MHA for Bonavista North
- In office 1975–1979
- Preceded by: Paul S. Thoms
- Succeeded by: Len Stirling
- In office 1982–1985
- Preceded by: Len Stirling
- Succeeded by: Tom Lush

Personal details
- Born: December 9, 1932 Hermit Cove, Bonavista Bay, Dominion of Newfoundland
- Died: October 31, 2025 (aged 92)
- Party: Progressive Conservative Party of Newfoundland and Labrador
- Children: Eli Cross

= W. George Cross =

Canadian politician (1932–2025)

Walter George Cross (December 9, 1932 – October 31, 2025) was a Canadian politician. He represented the electoral district of Bonavista North in the Newfoundland and Labrador House of Assembly from 1975 to 1979 and 1982 to 1985. He was a member of the Progressive Conservative Party of Newfoundland and Labrador.

==Life and career==
The son of Ernest Cross and Sophie Pelley, he was born in Hermit Cove, Newfoundland and was educated in Badger's Quay and at Memorial University.
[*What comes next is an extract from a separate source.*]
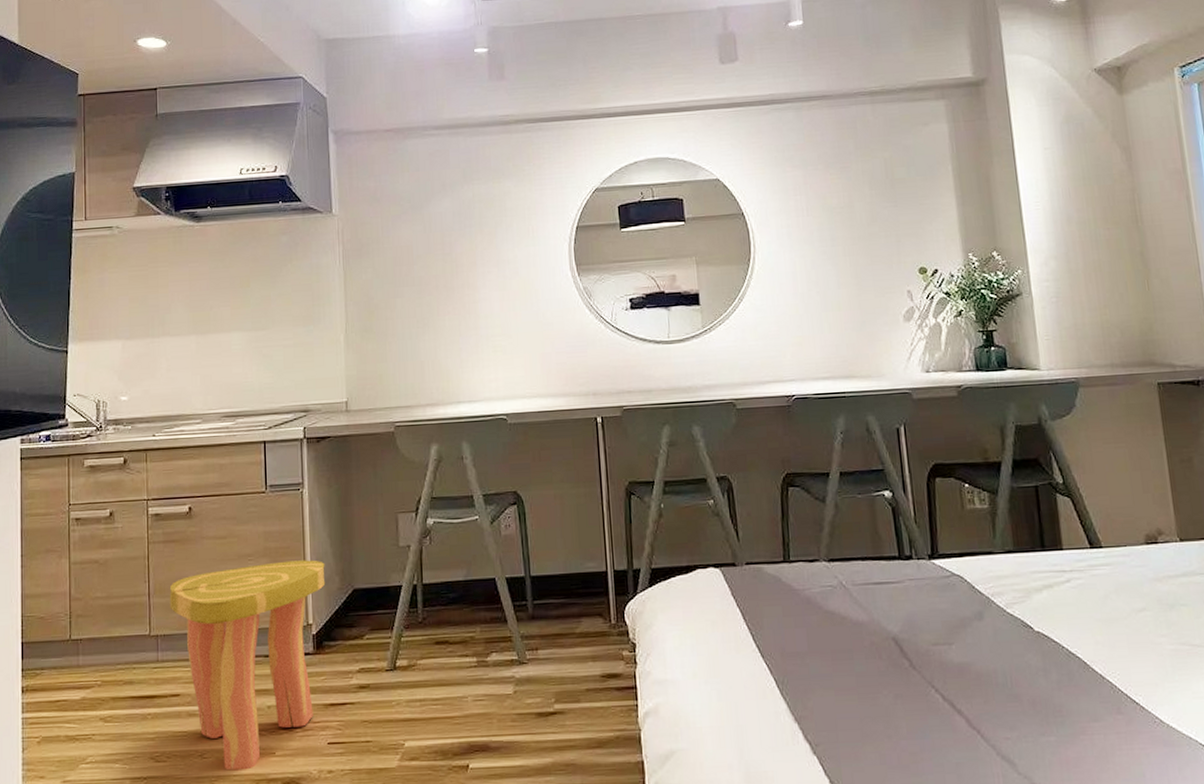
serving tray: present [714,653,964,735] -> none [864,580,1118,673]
In 1956, he married Joan Christine Fowlow.

He was elected to the Newfoundland assembly in 1975; the results of the election were declared invalid but Cross won the by-election which followed. He was defeated by Liberal Len Stirling in the 1979 general election. Cross was elected again in 1982 but was defeated when he ran for reelection in 1985.

His son Eli Cross later represented Bonavista North in the assembly.

Cross died on October 31, 2025, at the age of 92.